Stated task » Can you retype, without any change, the stretch of the items below from the line containing "state / province: New York" through the line containing "locality: Persia. Maharlu near Shiraz."?

Excerpted data »
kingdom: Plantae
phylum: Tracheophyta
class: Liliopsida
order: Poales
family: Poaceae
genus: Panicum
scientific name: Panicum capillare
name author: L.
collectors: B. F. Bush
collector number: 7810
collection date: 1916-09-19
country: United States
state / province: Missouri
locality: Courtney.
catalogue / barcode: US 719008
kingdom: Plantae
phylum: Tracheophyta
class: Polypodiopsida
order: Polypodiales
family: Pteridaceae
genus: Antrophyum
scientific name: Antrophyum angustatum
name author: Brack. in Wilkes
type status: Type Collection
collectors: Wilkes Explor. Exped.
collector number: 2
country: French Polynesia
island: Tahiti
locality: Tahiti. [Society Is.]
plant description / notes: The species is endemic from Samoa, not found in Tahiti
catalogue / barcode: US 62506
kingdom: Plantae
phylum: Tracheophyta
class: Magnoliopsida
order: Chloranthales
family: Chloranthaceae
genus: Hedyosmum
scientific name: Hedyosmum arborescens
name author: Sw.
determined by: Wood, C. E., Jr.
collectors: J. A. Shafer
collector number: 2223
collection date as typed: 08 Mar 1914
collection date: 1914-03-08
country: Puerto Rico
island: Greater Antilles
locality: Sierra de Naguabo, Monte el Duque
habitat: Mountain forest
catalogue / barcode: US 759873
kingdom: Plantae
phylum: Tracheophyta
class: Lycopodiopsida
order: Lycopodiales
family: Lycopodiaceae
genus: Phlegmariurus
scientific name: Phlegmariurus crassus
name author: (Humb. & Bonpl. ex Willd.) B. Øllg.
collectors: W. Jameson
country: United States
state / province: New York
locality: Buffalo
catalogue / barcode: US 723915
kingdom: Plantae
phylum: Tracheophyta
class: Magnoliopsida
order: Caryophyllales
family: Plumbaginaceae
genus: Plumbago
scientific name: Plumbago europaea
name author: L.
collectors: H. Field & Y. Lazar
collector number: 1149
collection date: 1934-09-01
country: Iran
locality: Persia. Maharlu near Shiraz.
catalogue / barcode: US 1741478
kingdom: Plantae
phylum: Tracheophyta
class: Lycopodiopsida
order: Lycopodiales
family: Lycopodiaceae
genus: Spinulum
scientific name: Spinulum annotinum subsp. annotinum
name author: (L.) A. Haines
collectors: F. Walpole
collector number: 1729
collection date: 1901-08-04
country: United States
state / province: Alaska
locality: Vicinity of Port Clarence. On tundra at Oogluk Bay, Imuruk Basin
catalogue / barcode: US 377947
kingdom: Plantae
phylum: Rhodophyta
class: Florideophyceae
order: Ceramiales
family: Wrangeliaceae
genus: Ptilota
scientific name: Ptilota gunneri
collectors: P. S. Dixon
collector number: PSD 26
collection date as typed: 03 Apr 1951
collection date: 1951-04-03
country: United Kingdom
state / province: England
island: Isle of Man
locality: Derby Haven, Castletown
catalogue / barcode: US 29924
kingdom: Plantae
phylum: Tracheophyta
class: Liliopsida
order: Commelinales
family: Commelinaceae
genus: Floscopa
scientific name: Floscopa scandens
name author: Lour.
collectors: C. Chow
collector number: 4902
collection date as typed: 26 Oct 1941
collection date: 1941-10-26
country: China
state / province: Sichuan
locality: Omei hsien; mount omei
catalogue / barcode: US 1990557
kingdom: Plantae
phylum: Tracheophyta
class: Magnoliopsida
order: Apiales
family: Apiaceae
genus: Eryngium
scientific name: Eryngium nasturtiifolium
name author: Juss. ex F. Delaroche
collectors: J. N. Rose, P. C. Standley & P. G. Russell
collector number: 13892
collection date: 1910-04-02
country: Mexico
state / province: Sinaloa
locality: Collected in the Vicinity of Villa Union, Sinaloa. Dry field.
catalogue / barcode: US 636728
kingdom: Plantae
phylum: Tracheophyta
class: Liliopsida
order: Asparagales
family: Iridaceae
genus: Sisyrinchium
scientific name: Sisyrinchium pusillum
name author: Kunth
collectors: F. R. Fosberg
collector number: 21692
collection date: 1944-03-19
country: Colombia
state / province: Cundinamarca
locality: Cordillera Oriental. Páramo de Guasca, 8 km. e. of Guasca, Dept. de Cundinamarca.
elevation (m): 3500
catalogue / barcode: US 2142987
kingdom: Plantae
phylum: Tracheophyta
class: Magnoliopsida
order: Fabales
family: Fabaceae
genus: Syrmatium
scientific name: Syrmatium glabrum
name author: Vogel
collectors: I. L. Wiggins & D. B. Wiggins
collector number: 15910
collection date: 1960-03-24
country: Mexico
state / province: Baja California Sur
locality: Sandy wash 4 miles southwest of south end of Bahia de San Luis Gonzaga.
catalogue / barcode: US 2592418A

Correct answer »
state / province: New York
locality: Buffalo
catalogue / barcode: US 723915
kingdom: Plantae
phylum: Tracheophyta
class: Magnoliopsida
order: Caryophyllales
family: Plumbaginaceae
genus: Plumbago
scientific name: Plumbago europaea
name author: L.
collectors: H. Field & Y. Lazar
collector number: 1149
collection date: 1934-09-01
country: Iran
locality: Persia. Maharlu near Shiraz.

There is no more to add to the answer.